• _Items from a data source_
*** Block opens ***
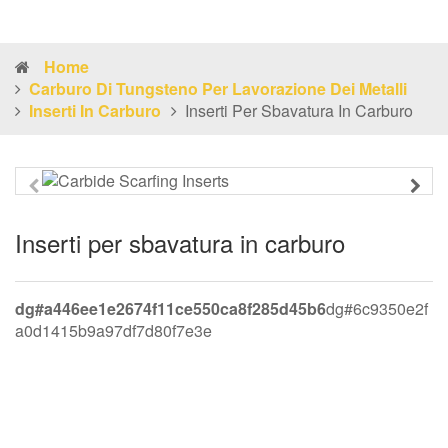
Home
Carburo Di Tungsteno Per Lavorazione Dei Metalli
Inserti In Carburo
Inserti Per Sbavatura In Carburo
Inserti per sbavatura in carburo
dg#a446ee1e2674f11ce550ca8f285d45b6
dg#6c9350e2f
a0d1415b9a97df7d80f7e3e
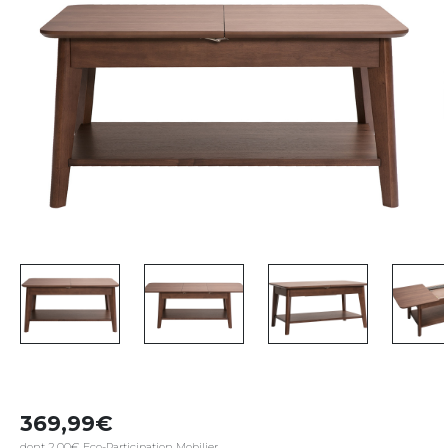
369,99
dont 2,00€ Eco-Participation Mobilier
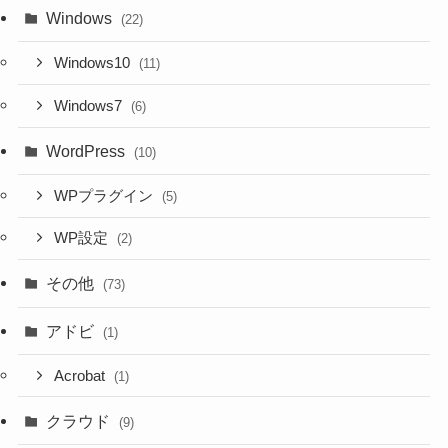
Windows
(22)
Windows10
(11)
Windows7
(6)
WordPress
(10)
WPプラグイン
(5)
WP設定
(2)
その他
(73)
アドビ
(1)
Acrobat
(1)
クラウド
(9)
*** Block closes ***
• _REQUEST_
Arrange every text line from the rows above as a Markdown table with the columns Number and Line, numbering the lines in order. Leave out blank lines and the pictures.

• _RESULT_
| Number | Line |
|---|---|
| 1 | Home |
| 2 | Carburo Di Tungsteno Per Lavorazione Dei Metalli |
| 3 | Inserti In Carburo |
| 4 | Inserti Per Sbavatura In Carburo |
| 5 | Inserti per sbavatura in carburo |
| 6 | dg#a446ee1e2674f11ce550ca8f285d45b6 |
| 7 | dg#6c9350e2f |
| 8 | a0d1415b9a97df7d80f7e3e |
| 9 | 369,99 |
| 10 | dont 2,00€ Eco-Participation Mobilier |
| 11 | Windows |
| 12 | (22) |
| 13 | Windows10 |
| 14 | (11) |
| 15 | Windows7 |
| 16 | (6) |
| 17 | WordPress |
| 18 | (10) |
| 19 | WPプラグイン |
| 20 | (5) |
| 21 | WP設定 |
| 22 | (2) |
| 23 | その他 |
| 24 | (73) |
| 25 | アドビ |
| 26 | (1) |
| 27 | Acrobat |
| 28 | (1) |
| 29 | クラウド |
| 30 | (9) |